Updated 1 day ago on . Most recent reply

Creative Financing for $60M Student Housing Deal – Making $6M Down Plausible?
Hey BP community,
I’m underwriting a $60M student housing acquisition in a Tier-2 university market. The deal pencils with strong occupancy, 3-5% rent growth, and a solid management structure. Here’s the challenge:
- Lenders are targeting 1.5 DSCR.
- At today's terms (~7% interest, 20–25% down, 10% management), I'm landing closer to 1.25 DSCR.
- I’d like to keep equity in check, ideally around $6M down (≈10%) - while still making this bankable.
My question:
Has anyone here successfully structured a deal of this size using creative financing to bridge the DSCR gap without throwing in another $6–8M of equity?

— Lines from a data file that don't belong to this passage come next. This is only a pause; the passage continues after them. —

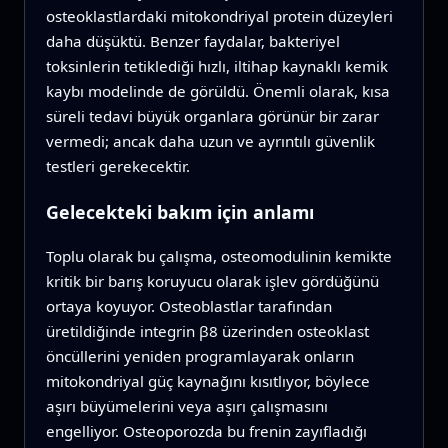
osteoklastlardaki mitokondriyal protein düzeyleri
daha düşüktü. Benzer faydalar, bakteriyel
toksinlerin tetiklediği hızlı, iltihap kaynaklı kemik
kaybı modelinde de görüldü. Önemli olarak, kısa
süreli tedavi büyük organlara görünür bir zarar
vermedi; ancak daha uzun ve ayrıntılı güvenlik
testleri gerekecektir.
Gelecekteki bakım için anlamı
Toplu olarak bu çalışma, osteomodulinin kemikte
kritik bir barış koruyucu olarak işlev gördüğünü
ortaya koyuyor. Osteoblastlar tarafından
üretildiğinde integrin β8 üzerinden osteoklast
öncüllerini yeniden programlayarak onların
mitokondriyal güç kaynağını kısıtlıyor, böylece
aşırı büyümelerini veya aşırı çalışmasını
engelliyor. Osteoporozda bu frenin zayıfladığı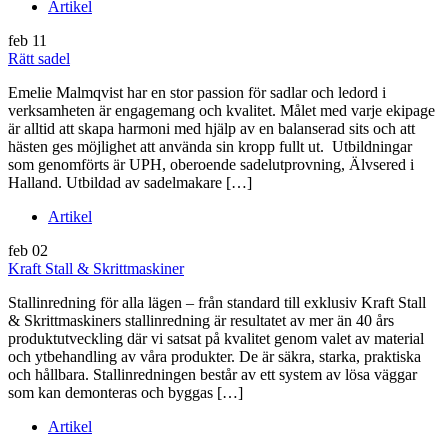
Artikel
feb
11
Rätt sadel
Emelie Malmqvist har en stor passion för sadlar och ledord i
verksamheten är engagemang och kvalitet. Målet med varje ekipage
är alltid att skapa harmoni med hjälp av en balanserad sits och att
hästen ges möjlighet att använda sin kropp fullt ut. Utbildningar
som genomförts är UPH, oberoende sadelutprovning, Älvsered i
Halland. Utbildad av sadelmakare […]
Artikel
feb
02
Kraft Stall & Skrittmaskiner
Stallinredning för alla lägen – från standard till exklusiv Kraft Stall
& Skrittmaskiners stallinredning är resultatet av mer än 40 års
produktutveckling där vi satsat på kvalitet genom valet av material
och ytbehandling av våra produkter. De är säkra, starka, praktiska
och hållbara. Stallinredningen består av ett system av lösa väggar
som kan demonteras och byggas […]
Artikel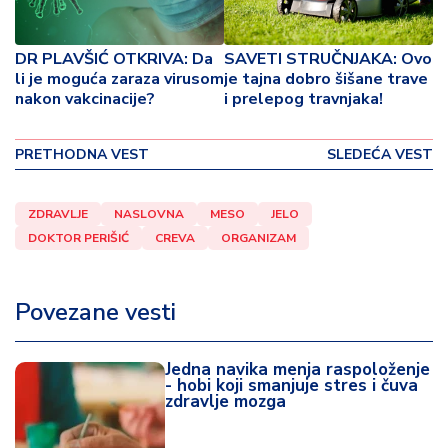
o
v
i
DR PLAVŠIĆ OTKRIVA: Da
SAVETI STRUČNJAKA: Ovo
n
li je moguća zaraza virusom
je tajna dobro šišane trave
a
nakon vakcinacije?
i prelepog travnjaka!
Z
PRETHODNA VEST
SLEDEĆA VEST
d
r
a
ZDRAVLJE
NASLOVNA
MESO
JELO
v
DOKTOR PERIŠIĆ
CREVA
ORGANIZAM
lj
e
Povezane vesti
R
a
Jedna navika menja raspoloženje
z
- hobi koji smanjuje stres i čuva
o
zdravlje mozga
n
o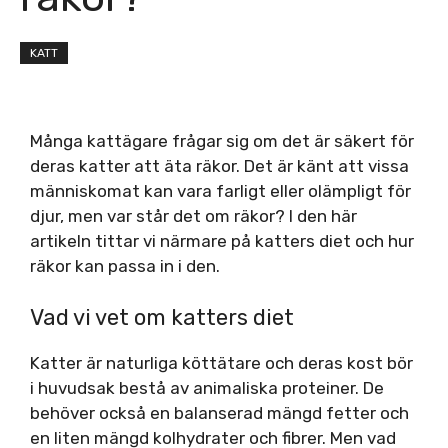
KATT
Många kattägare frågar sig om det är säkert för
deras katter att äta räkor. Det är känt att vissa
människomat kan vara farligt eller olämpligt för
djur, men var står det om räkor? I den här
artikeln tittar vi närmare på katters diet och hur
räkor kan passa in i den.
Vad vi vet om katters diet
Katter är naturliga köttätare och deras kost bör
i huvudsak bestå av animaliska proteiner. De
behöver också en balanserad mängd fetter och
en liten mängd kolhydrater och fibrer. Men vad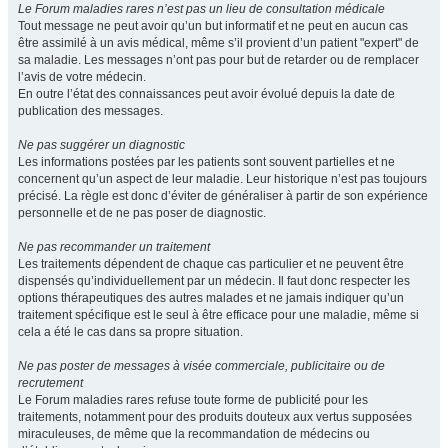
Le Forum maladies rares n’est pas un lieu de consultation médicale
Tout message ne peut avoir qu’un but informatif et ne peut en aucun cas
être assimilé à un avis médical, même s’il provient d’un patient "expert" de
sa maladie. Les messages n’ont pas pour but de retarder ou de remplacer
l’avis de votre médecin.
En outre l’état des connaissances peut avoir évolué depuis la date de
publication des messages.
Ne pas suggérer un diagnostic
Les informations postées par les patients sont souvent partielles et ne
concernent qu’un aspect de leur maladie. Leur historique n’est pas toujours
précisé. La règle est donc d’éviter de généraliser à partir de son expérience
personnelle et de ne pas poser de diagnostic.
Ne pas recommander un traitement
Les traitements dépendent de chaque cas particulier et ne peuvent être
dispensés qu’individuellement par un médecin. Il faut donc respecter les
options thérapeutiques des autres malades et ne jamais indiquer qu’un
traitement spécifique est le seul à être efficace pour une maladie, même si
cela a été le cas dans sa propre situation.
Ne pas poster de messages à visée commerciale, publicitaire ou de
recrutement
Le Forum maladies rares refuse toute forme de publicité pour les
traitements, notamment pour des produits douteux aux vertus supposées
miraculeuses, de même que la recommandation de médecins ou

Some strategies I’m exploring:
- Seller carry / second position notes
- Preferred equity / mezz debt layers
- Master leases to guarantee income floor
- Using entitlements or land value (25 acres attached) to sweeten the financing package
- Rent bumps modeled into refinance terms
I’ve seen other capital groups putting 5-10% down on $60M+ acquisitions and making the numbers work. Curious to hear from anyone who’s done something similar, what structures made it plausible with the banks/investors?
Appreciate any insights or examples. I’m looking to learn from those who’ve been creative at scale.